22 şüphelinin yarın mahkemeye çıkartılacağını bildiren Bakan Tunç, "Bugüne kadar 26 kişinin şüpheli, 241 kişinin tanık olmak üzere toplam 267 kişinin ifadesi alınmıştır. Narin kızımızın amcası Salim Güran 2 Eylül tarihinde, komşusu Nevzat Bahtiyar ise 10 Eylül günü çıkartıldıkları mahkemece beden ve ruh sağlığı bakımından kendisini koruyamayacak durumda olan çocuğa karşı kasten öldürme ve hürriyeti tahdit suçlarından tutuklanmışlardır. 22 şüpheli halen gözaltında olup, yarın Cumhuriyet Başsavcılığında hazır edileceklerdir" diye konuştu.

"Adli Tıp Kurumundan ölüm sebebine ilişkin nihai rapor beklenmektedir"

Narin'in kesin ölüm nedeninin Adli Tıp Kurumundan gelecek sonuçlarla belirleneceğini kaydeden Bakan Tunç, şunları kaydetti:

"Van Kriminal Daire Başkanlığınca olayda kullanıldığı değerlendirilen araçlar üzerinde olay yerinden alınan örneklerle birlikte kimyasal inceleme raporu beklenmektedir. Olay yerinden elde edilen sıvap, pet şişe, toprak, balçık, taş parçaları üzerinde Van Jandarma Kriminal Laboratuvar sonuçları da beklenmektedir. HTS kayıtları ve BAS istasyon bilgileri ile alınan beyanlar üzerinde karşılaştırmalı delil toplama işlemlerine titizlikle devam edilmektedir. HTS, MOBESE ve diğer kamera kayıtları üzerinde Diyarbakır İl Emniyet Müdürlüğü’nce kapsamlı bir inceleme ve raporlama işlemleri de devam etmektedir. Narin kızımızdan alınan doku örnekleri bir kısmı Diyarbakır Adli Tıp Grup Başkanlığı, daha ileri tetkik gerektiğinden diğer kısımlar İstanbul Adli Tıp Kurumuna gönderilmiş ve incelemeler devam etmektedir. Adli Tıp Kurumu’ndan ölüm sebebine ilişkin nihai rapor beklenmektedir."

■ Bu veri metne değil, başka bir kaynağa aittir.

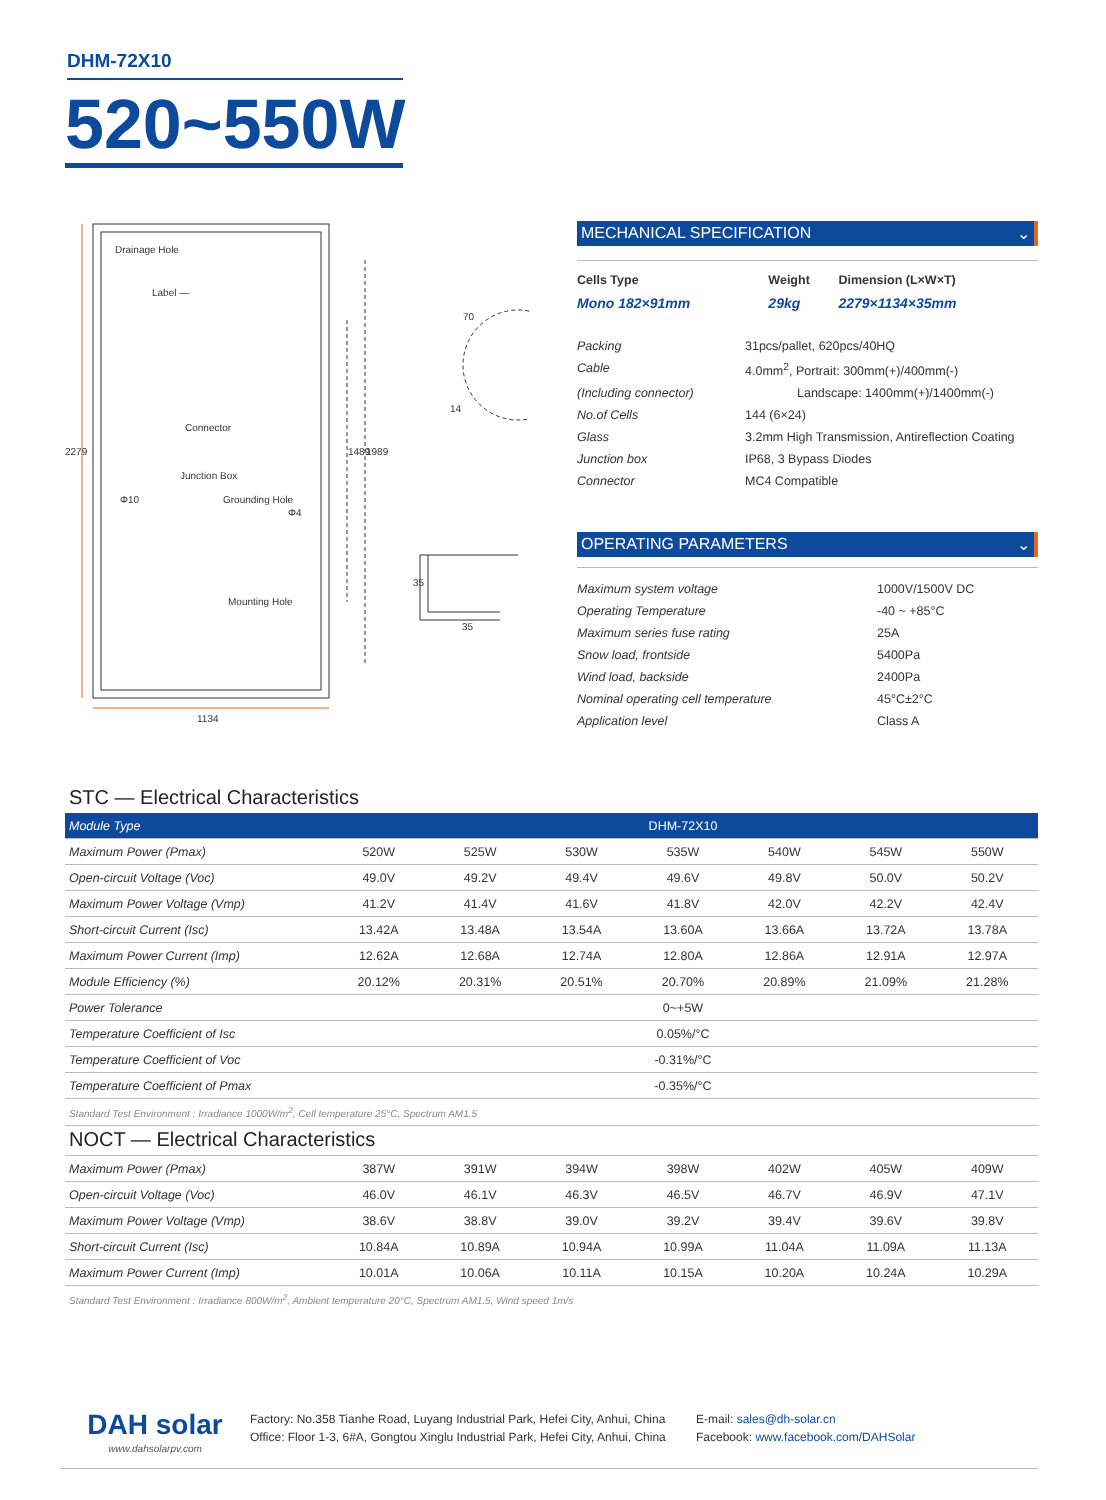DHM-72X10
520~550W
Drainage Hole
Label —
Connector
Junction Box
Φ10
Grounding Hole
Φ4
Mounting Hole
1134
2279
1489
1989
70
14
35
35
MECHANICAL SPECIFICATION ⌄
| Cells Type | Weight | Dimension (L×W×T) |
| Mono 182×91mm | 29kg | 2279×1134×35mm |
| Packing | 31pcs/pallet, 620pcs/40HQ |
| Cable | 4.0mm<sup>2</sup>, Portrait: 300mm(+)/400mm(-) |
| (Including connector) | Landscape: 1400mm(+)/1400mm(-) |
| No.of Cells | 144 (6×24) |
| Glass | 3.2mm High Transmission, Antireflection Coating |
| Junction box | IP68, 3 Bypass Diodes |
| Connector | MC4 Compatible |
OPERATING PARAMETERS ⌄
| Maximum system voltage | 1000V/1500V DC |
| Operating Temperature | -40 ~ +85°C |
| Maximum series fuse rating | 25A |
| Snow load, frontside | 5400Pa |
| Wind load, backside | 2400Pa |
| Nominal operating cell temperature | 45°C±2°C |
| Application level | Class A |
STC — Electrical Characteristics
| Module Type | DHM-72X10 | | | | | | |
| --- | --- | --- | --- | --- | --- | --- | --- |
| Maximum Power (Pmax) | 520W | 525W | 530W | 535W | 540W | 545W | 550W |
| Open-circuit Voltage (Voc) | 49.0V | 49.2V | 49.4V | 49.6V | 49.8V | 50.0V | 50.2V |
| Maximum Power Voltage (Vmp) | 41.2V | 41.4V | 41.6V | 41.8V | 42.0V | 42.2V | 42.4V |
| Short-circuit Current (Isc) | 13.42A | 13.48A | 13.54A | 13.60A | 13.66A | 13.72A | 13.78A |
| Maximum Power Current (Imp) | 12.62A | 12.68A | 12.74A | 12.80A | 12.86A | 12.91A | 12.97A |
| Module Efficiency (%) | 20.12% | 20.31% | 20.51% | 20.70% | 20.89% | 21.09% | 21.28% |
| Power Tolerance | 0~+5W | | | | | | |
| Temperature Coefficient of Isc | 0.05%/°C | | | | | | |
| Temperature Coefficient of Voc | -0.31%/°C | | | | | | |
| Temperature Coefficient of Pmax | -0.35%/°C | | | | | | |
Standard Test Environment : Irradiance 1000W/m<sup>2</sup>, Cell temperature 25°C, Spectrum AM1.5
NOCT — Electrical Characteristics
| Maximum Power (Pmax) | 387W | 391W | 394W | 398W | 402W | 405W | 409W |
| Open-circuit Voltage (Voc) | 46.0V | 46.1V | 46.3V | 46.5V | 46.7V | 46.9V | 47.1V |
| Maximum Power Voltage (Vmp) | 38.6V | 38.8V | 39.0V | 39.2V | 39.4V | 39.6V | 39.8V |
| Short-circuit Current (Isc) | 10.84A | 10.89A | 10.94A | 10.99A | 11.04A | 11.09A | 11.13A |
| Maximum Power Current (Imp) | 10.01A | 10.06A | 10.11A | 10.15A | 10.20A | 10.24A | 10.29A |
Standard Test Environment : Irradiance 800W/m<sup>2</sup>, Ambient temperature 20°C, Spectrum AM1.5, Wind speed 1m/s
DAH solar
www.dahsolarpv.com
Factory: No.358 Tianhe Road, Luyang Industrial Park, Hefei City, Anhui, China
Office: Floor 1-3, 6#A, Gongtou Xinglu Industrial Park, Hefei City, Anhui, China
E-mail: sales@dh-solar.cn
Facebook: www.facebook.com/DAHSolar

Bazı basın-yayın organları ile sosyal medya mecralarından yayılan yanlış bilgilere itibar edilmemesi gerektiğini vurgulayan Tunç, "Dosya hakkında gizlilik kararı bulunmakta olup, soruşturma Diyarbakır Cumhuriyet Başsavcılığı’nca tüm yönleriyle ve titizlikle yürütülmektedir. Bu süreçte kamuoyunun doğru şekilde bilgilendirilmesi sadece yetkili merciler tarafından sağlanmaktadır. Dolayısıyla resmi makamlarımızın açıklamaları dışında yayılan spekülatif bilgilere itibar edilememesi adaletin tecelli etmesi açısından büyük önem arz etmektedir" şeklinde konuştu.